ACM SIGOPS Operating Systems Review
Hi-index | 0.00 |
Production systems are commonly plagued by intermittent problems that are difficult to diagnose. This paper describes a new diagnostic tool, called Chopstix, that continuously collects profiles of low-level OS events (e.g., scheduling, L2 cache misses, CPU utilization, I/O operations, page allocation, locking) at the granularity of executables, procedures and instructions. Chopstix then reconstructs these events offline for analysis.
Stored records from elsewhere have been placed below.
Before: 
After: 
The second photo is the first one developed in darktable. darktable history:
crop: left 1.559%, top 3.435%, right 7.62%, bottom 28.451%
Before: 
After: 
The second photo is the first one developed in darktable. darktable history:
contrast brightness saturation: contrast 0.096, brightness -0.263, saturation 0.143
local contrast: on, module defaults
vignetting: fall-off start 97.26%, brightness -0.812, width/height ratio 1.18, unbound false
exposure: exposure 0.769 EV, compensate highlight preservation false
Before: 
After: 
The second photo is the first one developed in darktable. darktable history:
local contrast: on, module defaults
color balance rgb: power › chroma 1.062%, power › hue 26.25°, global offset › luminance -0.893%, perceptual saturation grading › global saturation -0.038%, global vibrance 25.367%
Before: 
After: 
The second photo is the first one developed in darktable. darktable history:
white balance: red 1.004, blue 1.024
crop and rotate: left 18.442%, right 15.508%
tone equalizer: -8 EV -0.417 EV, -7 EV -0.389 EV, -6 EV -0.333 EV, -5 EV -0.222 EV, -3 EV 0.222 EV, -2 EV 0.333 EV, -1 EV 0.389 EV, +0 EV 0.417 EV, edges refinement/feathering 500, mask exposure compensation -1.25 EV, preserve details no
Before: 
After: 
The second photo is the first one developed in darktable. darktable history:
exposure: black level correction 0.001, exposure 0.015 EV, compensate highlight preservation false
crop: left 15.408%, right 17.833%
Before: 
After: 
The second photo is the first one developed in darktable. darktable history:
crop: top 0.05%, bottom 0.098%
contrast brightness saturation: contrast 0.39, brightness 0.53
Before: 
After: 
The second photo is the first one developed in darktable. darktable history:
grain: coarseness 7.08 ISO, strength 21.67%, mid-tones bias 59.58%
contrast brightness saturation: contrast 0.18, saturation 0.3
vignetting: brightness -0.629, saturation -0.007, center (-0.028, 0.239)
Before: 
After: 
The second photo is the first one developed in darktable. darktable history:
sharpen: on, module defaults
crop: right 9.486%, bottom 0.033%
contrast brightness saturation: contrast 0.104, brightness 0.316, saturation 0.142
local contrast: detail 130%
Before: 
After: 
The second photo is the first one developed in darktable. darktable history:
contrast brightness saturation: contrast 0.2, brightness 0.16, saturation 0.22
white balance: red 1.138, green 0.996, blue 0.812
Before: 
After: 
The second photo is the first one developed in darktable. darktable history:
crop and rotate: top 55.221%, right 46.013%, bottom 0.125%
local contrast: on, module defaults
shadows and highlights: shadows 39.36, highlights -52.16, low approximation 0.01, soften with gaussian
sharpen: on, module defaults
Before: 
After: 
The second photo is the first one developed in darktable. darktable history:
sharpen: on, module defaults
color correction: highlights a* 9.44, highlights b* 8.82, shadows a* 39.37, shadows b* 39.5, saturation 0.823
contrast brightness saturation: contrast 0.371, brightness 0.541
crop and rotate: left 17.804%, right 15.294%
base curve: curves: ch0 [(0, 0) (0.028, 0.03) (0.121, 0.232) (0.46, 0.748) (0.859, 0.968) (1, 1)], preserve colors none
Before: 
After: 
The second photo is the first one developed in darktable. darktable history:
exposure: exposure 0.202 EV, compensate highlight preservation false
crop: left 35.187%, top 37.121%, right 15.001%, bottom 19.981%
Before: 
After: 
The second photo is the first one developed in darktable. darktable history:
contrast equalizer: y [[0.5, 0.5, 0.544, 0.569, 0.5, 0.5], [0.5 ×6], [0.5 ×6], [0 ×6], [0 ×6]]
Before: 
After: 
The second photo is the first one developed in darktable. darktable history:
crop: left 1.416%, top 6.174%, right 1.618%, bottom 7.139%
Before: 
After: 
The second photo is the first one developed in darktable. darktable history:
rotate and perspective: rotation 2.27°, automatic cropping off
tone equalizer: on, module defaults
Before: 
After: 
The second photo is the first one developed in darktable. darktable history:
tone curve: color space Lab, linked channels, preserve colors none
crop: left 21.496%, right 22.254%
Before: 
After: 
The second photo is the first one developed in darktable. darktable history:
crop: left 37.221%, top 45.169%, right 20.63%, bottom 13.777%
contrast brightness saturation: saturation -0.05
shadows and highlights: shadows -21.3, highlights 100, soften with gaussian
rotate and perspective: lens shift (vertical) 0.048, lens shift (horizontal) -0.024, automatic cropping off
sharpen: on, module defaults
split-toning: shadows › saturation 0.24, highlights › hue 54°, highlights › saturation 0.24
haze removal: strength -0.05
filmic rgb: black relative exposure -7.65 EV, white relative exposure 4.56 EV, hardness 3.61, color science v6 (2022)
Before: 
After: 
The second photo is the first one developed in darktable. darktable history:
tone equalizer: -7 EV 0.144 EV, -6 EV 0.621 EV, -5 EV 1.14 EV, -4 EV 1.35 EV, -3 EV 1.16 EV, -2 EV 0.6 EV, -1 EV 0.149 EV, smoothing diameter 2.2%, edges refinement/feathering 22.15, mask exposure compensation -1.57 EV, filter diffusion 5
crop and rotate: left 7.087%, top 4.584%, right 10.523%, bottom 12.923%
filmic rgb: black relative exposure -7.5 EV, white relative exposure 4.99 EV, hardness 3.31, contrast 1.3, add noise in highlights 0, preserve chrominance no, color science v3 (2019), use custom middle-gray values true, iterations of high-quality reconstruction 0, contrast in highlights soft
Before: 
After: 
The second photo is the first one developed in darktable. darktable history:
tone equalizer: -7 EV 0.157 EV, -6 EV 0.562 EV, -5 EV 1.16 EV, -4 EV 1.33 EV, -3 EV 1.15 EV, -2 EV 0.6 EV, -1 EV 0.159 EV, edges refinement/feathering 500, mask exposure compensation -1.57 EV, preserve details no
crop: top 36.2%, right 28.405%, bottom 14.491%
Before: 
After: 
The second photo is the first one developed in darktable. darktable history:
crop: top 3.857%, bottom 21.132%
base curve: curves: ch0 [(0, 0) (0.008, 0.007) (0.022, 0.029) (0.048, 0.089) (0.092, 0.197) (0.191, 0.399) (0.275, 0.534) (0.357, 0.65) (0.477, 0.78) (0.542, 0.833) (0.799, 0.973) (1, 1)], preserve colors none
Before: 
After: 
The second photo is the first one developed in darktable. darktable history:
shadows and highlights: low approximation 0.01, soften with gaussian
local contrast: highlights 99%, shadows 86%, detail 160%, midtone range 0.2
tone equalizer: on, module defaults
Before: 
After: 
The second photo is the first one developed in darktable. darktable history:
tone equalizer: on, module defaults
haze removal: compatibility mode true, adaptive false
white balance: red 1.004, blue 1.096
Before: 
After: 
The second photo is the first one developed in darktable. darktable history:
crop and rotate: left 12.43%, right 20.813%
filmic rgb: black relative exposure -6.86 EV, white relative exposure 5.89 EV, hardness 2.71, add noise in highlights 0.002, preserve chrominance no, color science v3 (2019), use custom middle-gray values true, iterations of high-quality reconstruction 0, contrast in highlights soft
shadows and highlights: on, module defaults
We have used Chopstix to diagnose several elusive problems in a largescale production system, thereby reducing these intermittent problems to reproducible bugs that can be debugged using standard techniques. The key to Chopstix is an approximate data collection strategy that incurs very low overhead. An evaluation shows Chopstix requires under 1% of the CPU, under 256KB of RAM, and under 16MB of disk space per day to collect a rich set of system-wide data.